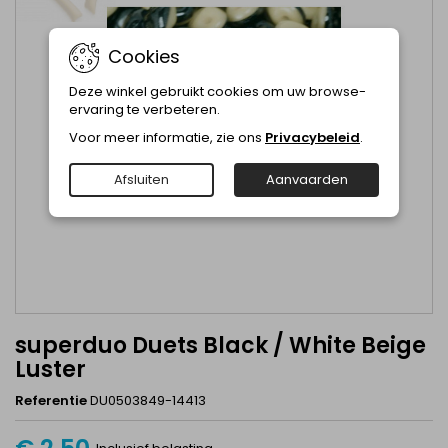
Cookies
Deze winkel gebruikt cookies om uw browse-
ervaring te verbeteren.
Voor meer informatie, zie ons
Privacybeleid
.
Afsluiten
Aanvaarden
superduo Duets Black / White Beige
Luster
Referentie
DU0503849-14413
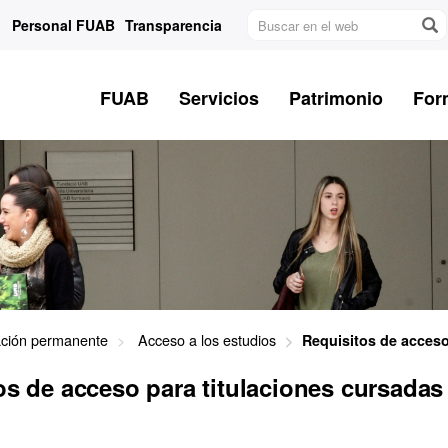
Buscar
Personal FUAB
Transparencia
en
el
web
FUAB
Servicios
Patrimonio
For
ción permanente
Acceso a los estudios
Requisitos de acceso
os de acceso para titulaciones cursadas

--

■ WHAT TO DO: Only the lines from the line with "Privacybeleid" through the end of the entries above, copied exactly and with both ends included, belong in the response; the pictures do not.

■ SOLVED PROBLEM:
Privacybeleid
.
Afsluiten
Aanvaarden
superduo Duets Black / White Beige
Luster
Referentie
DU0503849-14413
Buscar
Personal FUAB
Transparencia
en
el
web
FUAB
Servicios
Patrimonio
For
ción permanente
Acceso a los estudios
Requisitos de acceso
os de acceso para titulaciones cursadas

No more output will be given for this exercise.